[Start of section]
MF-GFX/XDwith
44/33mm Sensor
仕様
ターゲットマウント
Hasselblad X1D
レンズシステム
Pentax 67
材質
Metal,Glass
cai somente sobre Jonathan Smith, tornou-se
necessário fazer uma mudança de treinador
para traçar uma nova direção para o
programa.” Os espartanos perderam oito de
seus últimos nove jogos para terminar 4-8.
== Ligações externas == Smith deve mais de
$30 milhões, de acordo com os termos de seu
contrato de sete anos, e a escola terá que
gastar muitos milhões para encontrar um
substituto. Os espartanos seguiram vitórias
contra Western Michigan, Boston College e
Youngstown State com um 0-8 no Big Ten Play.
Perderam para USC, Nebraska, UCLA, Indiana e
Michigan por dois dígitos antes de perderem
[End of section]
[Start of section]
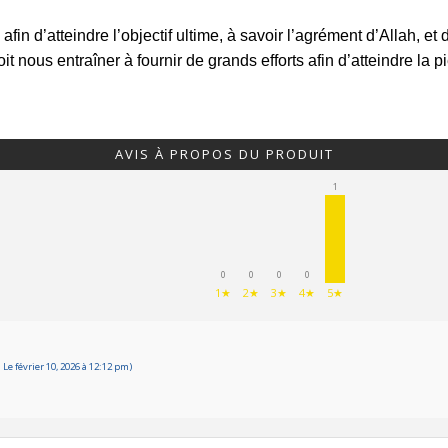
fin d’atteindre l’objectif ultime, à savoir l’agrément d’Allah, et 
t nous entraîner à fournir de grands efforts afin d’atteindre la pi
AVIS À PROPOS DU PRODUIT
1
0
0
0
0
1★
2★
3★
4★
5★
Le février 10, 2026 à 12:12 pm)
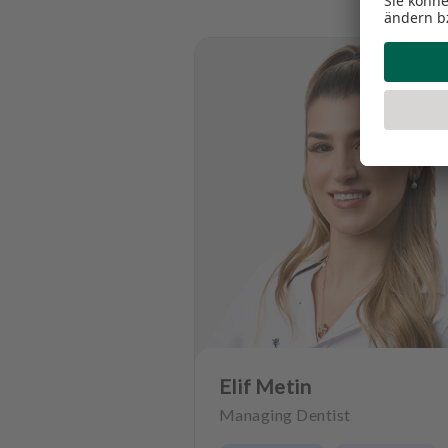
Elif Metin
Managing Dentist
[End of section]
*YOUR OBJECTIVE*
Could you copy out everything from the line containing "MF-GFX/XDwith" down to the line containing "seus últimos nove jogos para terminar 4-8.", changing "treinador" to "técnico" and leaving the rest untouched?

*TASK OUTPUT*
MF-GFX/XDwith
44/33mm Sensor
仕様
ターゲットマウント
Hasselblad X1D
レンズシステム
Pentax 67
材質
Metal,Glass
cai somente sobre Jonathan Smith, tornou-se
necessário fazer uma mudança de técnico
para traçar uma nova direção para o
programa.” Os espartanos perderam oito de
seus últimos nove jogos para terminar 4-8.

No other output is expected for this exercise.